Aim of the exercise
Every line in the listing is to be echoed verbatim.

Material shown

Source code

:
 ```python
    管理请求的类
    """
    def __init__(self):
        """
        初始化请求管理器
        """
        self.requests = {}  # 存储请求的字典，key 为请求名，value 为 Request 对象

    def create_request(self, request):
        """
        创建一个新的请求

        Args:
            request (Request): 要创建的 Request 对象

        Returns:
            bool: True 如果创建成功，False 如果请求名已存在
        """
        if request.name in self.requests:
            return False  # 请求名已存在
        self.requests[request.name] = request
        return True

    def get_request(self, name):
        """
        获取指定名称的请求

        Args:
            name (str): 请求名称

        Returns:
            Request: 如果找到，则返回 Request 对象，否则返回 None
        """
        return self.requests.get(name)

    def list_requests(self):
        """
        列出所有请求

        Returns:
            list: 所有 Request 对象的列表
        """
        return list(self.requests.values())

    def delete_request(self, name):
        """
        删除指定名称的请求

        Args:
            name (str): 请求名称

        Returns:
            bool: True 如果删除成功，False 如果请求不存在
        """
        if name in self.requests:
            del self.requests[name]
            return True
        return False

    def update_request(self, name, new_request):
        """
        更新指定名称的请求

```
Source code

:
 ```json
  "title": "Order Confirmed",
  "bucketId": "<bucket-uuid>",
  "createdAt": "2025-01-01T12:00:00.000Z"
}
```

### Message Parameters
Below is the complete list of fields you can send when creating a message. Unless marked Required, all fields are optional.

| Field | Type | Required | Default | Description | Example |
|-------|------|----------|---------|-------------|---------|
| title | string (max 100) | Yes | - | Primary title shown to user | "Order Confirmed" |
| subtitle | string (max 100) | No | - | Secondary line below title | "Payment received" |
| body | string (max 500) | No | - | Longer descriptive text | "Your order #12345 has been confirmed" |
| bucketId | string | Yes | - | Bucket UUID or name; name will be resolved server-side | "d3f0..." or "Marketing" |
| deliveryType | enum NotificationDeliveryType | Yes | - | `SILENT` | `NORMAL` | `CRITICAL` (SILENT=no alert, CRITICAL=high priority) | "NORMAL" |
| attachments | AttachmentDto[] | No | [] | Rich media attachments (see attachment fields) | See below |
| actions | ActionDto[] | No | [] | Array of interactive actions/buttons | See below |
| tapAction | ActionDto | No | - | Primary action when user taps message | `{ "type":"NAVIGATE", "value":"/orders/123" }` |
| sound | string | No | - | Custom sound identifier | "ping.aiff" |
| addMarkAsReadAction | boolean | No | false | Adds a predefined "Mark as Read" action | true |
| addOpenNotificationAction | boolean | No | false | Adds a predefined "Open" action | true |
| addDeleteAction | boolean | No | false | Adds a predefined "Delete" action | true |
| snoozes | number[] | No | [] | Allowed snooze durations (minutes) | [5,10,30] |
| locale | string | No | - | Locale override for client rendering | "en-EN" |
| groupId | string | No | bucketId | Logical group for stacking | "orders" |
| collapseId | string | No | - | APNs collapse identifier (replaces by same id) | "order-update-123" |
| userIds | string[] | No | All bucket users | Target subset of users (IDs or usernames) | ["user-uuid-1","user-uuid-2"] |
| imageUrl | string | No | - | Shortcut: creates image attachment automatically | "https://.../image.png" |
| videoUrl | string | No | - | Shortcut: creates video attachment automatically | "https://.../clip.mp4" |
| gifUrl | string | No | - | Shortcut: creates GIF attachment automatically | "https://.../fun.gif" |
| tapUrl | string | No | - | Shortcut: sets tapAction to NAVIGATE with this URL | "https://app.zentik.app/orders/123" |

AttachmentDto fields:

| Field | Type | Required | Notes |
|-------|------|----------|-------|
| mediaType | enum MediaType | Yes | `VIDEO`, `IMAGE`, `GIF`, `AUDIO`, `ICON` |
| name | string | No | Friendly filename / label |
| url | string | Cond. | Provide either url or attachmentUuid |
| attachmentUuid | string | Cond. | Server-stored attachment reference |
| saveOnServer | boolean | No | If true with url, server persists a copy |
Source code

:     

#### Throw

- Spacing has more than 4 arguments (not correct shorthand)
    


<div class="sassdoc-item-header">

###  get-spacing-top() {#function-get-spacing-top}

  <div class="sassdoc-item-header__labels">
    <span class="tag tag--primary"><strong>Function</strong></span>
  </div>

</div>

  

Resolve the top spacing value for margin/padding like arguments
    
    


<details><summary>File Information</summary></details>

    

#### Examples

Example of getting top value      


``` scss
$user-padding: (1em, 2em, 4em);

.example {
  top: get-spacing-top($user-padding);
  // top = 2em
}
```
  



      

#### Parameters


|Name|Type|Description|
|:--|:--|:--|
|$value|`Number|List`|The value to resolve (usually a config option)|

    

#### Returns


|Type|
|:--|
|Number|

Exercise answer
Source code

:
 ```python
    管理请求的类
    """
    def __init__(self):
        """
        初始化请求管理器
        """
        self.requests = {}  # 存储请求的字典，key 为请求名，value 为 Request 对象

    def create_request(self, request):
        """
        创建一个新的请求

        Args:
            request (Request): 要创建的 Request 对象

        Returns:
            bool: True 如果创建成功，False 如果请求名已存在
        """
        if request.name in self.requests:
            return False  # 请求名已存在
        self.requests[request.name] = request
        return True

    def get_request(self, name):
        """
        获取指定名称的请求

        Args:
            name (str): 请求名称

        Returns:
            Request: 如果找到，则返回 Request 对象，否则返回 None
        """
        return self.requests.get(name)

    def list_requests(self):
        """
        列出所有请求

        Returns:
            list: 所有 Request 对象的列表
        """
        return list(self.requests.values())

    def delete_request(self, name):
        """
        删除指定名称的请求

        Args:
            name (str): 请求名称

        Returns:
            bool: True 如果删除成功，False 如果请求不存在
        """
        if name in self.requests:
            del self.requests[name]
            return True
        return False

    def update_request(self, name, new_request):
        """
        更新指定名称的请求

```
Source code

:
 ```json
  "title": "Order Confirmed",
  "bucketId": "<bucket-uuid>",
  "createdAt": "2025-01-01T12:00:00.000Z"
}
```

### Message Parameters
Below is the complete list of fields you can send when creating a message. Unless marked Required, all fields are optional.

| Field | Type | Required | Default | Description | Example |
|-------|------|----------|---------|-------------|---------|
| title | string (max 100) | Yes | - | Primary title shown to user | "Order Confirmed" |
| subtitle | string (max 100) | No | - | Secondary line below title | "Payment received" |
| body | string (max 500) | No | - | Longer descriptive text | "Your order #12345 has been confirmed" |
| bucketId | string | Yes | - | Bucket UUID or name; name will be resolved server-side | "d3f0..." or "Marketing" |
| deliveryType | enum NotificationDeliveryType | Yes | - | `SILENT` | `NORMAL` | `CRITICAL` (SILENT=no alert, CRITICAL=high priority) | "NORMAL" |
| attachments | AttachmentDto[] | No | [] | Rich media attachments (see attachment fields) | See below |
| actions | ActionDto[] | No | [] | Array of interactive actions/buttons | See below |
| tapAction | ActionDto | No | - | Primary action when user taps message | `{ "type":"NAVIGATE", "value":"/orders/123" }` |
| sound | string | No | - | Custom sound identifier | "ping.aiff" |
| addMarkAsReadAction | boolean | No | false | Adds a predefined "Mark as Read" action | true |
| addOpenNotificationAction | boolean | No | false | Adds a predefined "Open" action | true |
| addDeleteAction | boolean | No | false | Adds a predefined "Delete" action | true |
| snoozes | number[] | No | [] | Allowed snooze durations (minutes) | [5,10,30] |
| locale | string | No | - | Locale override for client rendering | "en-EN" |
| groupId | string | No | bucketId | Logical group for stacking | "orders" |
| collapseId | string | No | - | APNs collapse identifier (replaces by same id) | "order-update-123" |
| userIds | string[] | No | All bucket users | Target subset of users (IDs or usernames) | ["user-uuid-1","user-uuid-2"] |
| imageUrl | string | No | - | Shortcut: creates image attachment automatically | "https://.../image.png" |
| videoUrl | string | No | - | Shortcut: creates video attachment automatically | "https://.../clip.mp4" |
| gifUrl | string | No | - | Shortcut: creates GIF attachment automatically | "https://.../fun.gif" |
| tapUrl | string | No | - | Shortcut: sets tapAction to NAVIGATE with this URL | "https://app.zentik.app/orders/123" |

AttachmentDto fields:

| Field | Type | Required | Notes |
|-------|------|----------|-------|
| mediaType | enum MediaType | Yes | `VIDEO`, `IMAGE`, `GIF`, `AUDIO`, `ICON` |
| name | string | No | Friendly filename / label |
| url | string | Cond. | Provide either url or attachmentUuid |
| attachmentUuid | string | Cond. | Server-stored attachment reference |
| saveOnServer | boolean | No | If true with url, server persists a copy |
Source code

:     

#### Throw

- Spacing has more than 4 arguments (not correct shorthand)
    


<div class="sassdoc-item-header">

###  get-spacing-top() {#function-get-spacing-top}

  <div class="sassdoc-item-header__labels">
    <span class="tag tag--primary"><strong>Function</strong></span>
  </div>

</div>

  

Resolve the top spacing value for margin/padding like arguments
    
    


<details><summary>File Information</summary></details>

    

#### Examples

Example of getting top value      


``` scss
$user-padding: (1em, 2em, 4em);

.example {
  top: get-spacing-top($user-padding);
  // top = 2em
}
```
  



      

#### Parameters


|Name|Type|Description|
|:--|:--|:--|
|$value|`Number|List`|The value to resolve (usually a config option)|

    

#### Returns


|Type|
|:--|
|Number|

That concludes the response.